→ Assignment 1
Please set down, word for word, everything from "The House of" down to "teach our students!" in the post on the Every Student Succeeds Act.
→ Assignment 2
According to the post on the Every Student Succeeds Act, what was the House vote on the bill?

→ Provided text
──────

Tag Archives: Proficiency

Every Student Succeeds Act is an Improvement

The House of Representatives passed a compromise bill – the Every Student Succeeds Act – by a bipartisan vote of 359-64. The Senate will vote on this next week and they will most likely pass this bill. This has been a long time coming. No Child Left Behind left us with labeling our schools, over testing our students, setting goals of obtaining 100% proficiency by certain dates and evaluating our teachers using test scores. No Child Left Behind did the opposite of what was the original intent of the bill; NCLB left many students behind. While teachers were teaching to an unrealistic test, teachers could not focus on the individual child, they lost control of their classrooms and the feds and the state dictated what teachers needed to do in order to be successful in their classrooms instead of letting teachers do what they already knew, how to teach our students!

I am happy that this bill has passed the House and we will have more local control, my question is how will our state use their new control? We already know what is needed here in Delaware and what is lacking in our classrooms; additional resources to address poverty, more resources in special education, especially kindergarten through 3rd grades, and funding for our ELL students. We know how important it is for our children to be able to read proficiency by third grade. We know how important it is for our children to have excellent early learning opportunities. I am hopeful our state will provide these things.

──────

→ Data under study
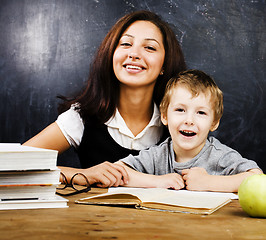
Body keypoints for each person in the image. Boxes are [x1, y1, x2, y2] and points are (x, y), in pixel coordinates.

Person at [23, 10, 186, 187]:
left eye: (149, 47)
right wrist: (82, 175)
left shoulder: (182, 119)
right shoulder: (82, 116)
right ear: (111, 54)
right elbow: (13, 165)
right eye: (125, 44)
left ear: (164, 64)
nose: (134, 54)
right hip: (92, 216)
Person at [116, 70, 263, 192]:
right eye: (180, 110)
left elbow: (256, 177)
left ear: (214, 122)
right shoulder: (157, 156)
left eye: (201, 113)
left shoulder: (220, 157)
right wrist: (157, 181)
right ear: (165, 116)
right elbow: (117, 171)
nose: (189, 120)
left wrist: (209, 182)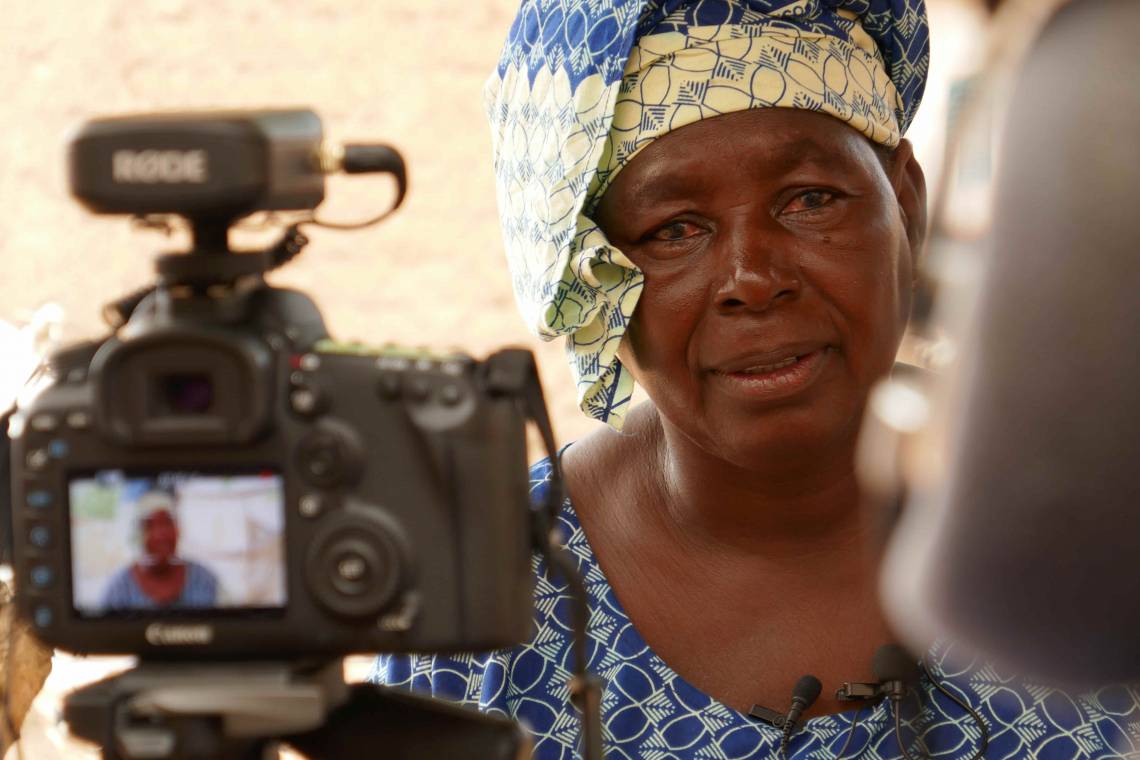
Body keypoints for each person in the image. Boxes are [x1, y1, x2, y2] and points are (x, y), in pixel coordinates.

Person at [375, 1, 1140, 757]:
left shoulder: (1101, 527)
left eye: (810, 199)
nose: (753, 277)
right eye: (674, 230)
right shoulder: (480, 599)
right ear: (591, 281)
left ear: (906, 203)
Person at [101, 489, 220, 610]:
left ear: (178, 530)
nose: (160, 535)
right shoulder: (119, 590)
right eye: (149, 526)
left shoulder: (204, 582)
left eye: (167, 523)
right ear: (137, 535)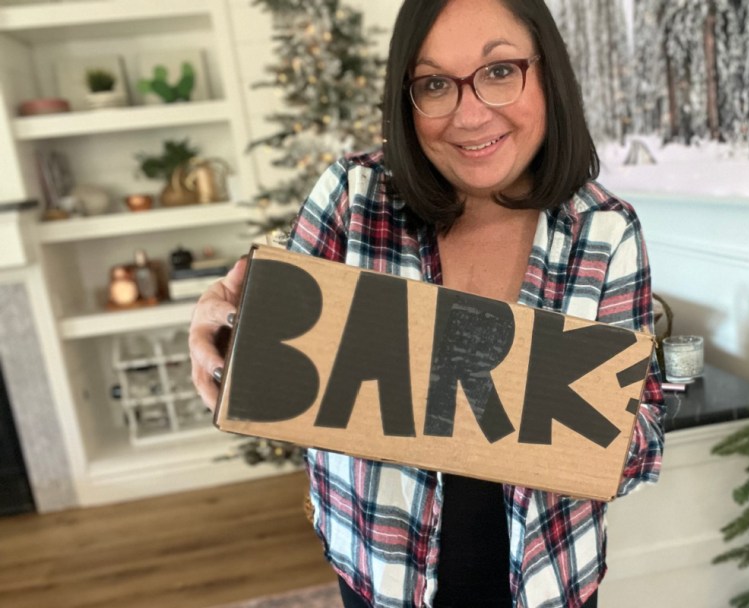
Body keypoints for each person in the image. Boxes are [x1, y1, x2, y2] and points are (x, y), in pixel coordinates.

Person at [190, 0, 665, 606]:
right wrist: (231, 333)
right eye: (435, 83)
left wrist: (582, 419)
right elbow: (270, 359)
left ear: (550, 73)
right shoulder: (353, 199)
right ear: (405, 96)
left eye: (500, 71)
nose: (470, 115)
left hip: (548, 579)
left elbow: (640, 443)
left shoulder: (606, 231)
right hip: (382, 572)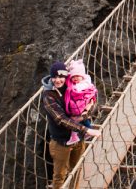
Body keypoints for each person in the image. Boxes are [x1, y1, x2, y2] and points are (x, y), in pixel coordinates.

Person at [41, 61, 101, 189]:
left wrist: (84, 115)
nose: (58, 80)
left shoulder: (73, 85)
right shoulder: (48, 96)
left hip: (78, 138)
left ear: (66, 76)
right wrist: (86, 130)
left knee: (76, 170)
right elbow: (61, 119)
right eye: (54, 77)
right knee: (60, 176)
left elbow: (91, 98)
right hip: (61, 142)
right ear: (51, 77)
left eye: (61, 77)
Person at [63, 60, 98, 146]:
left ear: (82, 76)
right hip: (80, 107)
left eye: (77, 76)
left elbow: (86, 93)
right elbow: (68, 79)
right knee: (83, 120)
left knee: (74, 120)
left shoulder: (85, 84)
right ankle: (87, 131)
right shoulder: (77, 82)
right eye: (73, 77)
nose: (75, 78)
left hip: (80, 106)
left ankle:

──────

→ Your solution 1
The House of Representatives passed a compromise bill – the Every Student Succeeds Act – by a bipartisan vote of 359-64. The Senate will vote on this next week and they will most likely pass this bill. This has been a long time coming. No Child Left Behind left us with labeling our schools, over testing our students, setting goals of obtaining 100% proficiency by certain dates and evaluating our teachers using test scores. No Child Left Behind did the opposite of what was the original intent of the bill; NCLB left many students behind. While teachers were teaching to an unrealistic test, teachers could not focus on the individual child, they lost control of their classrooms and the feds and the state dictated what teachers needed to do in order to be successful in their classrooms instead of letting teachers do what they already knew, how to teach our students!

→ Your solution 2
A bipartisan vote of 359-64.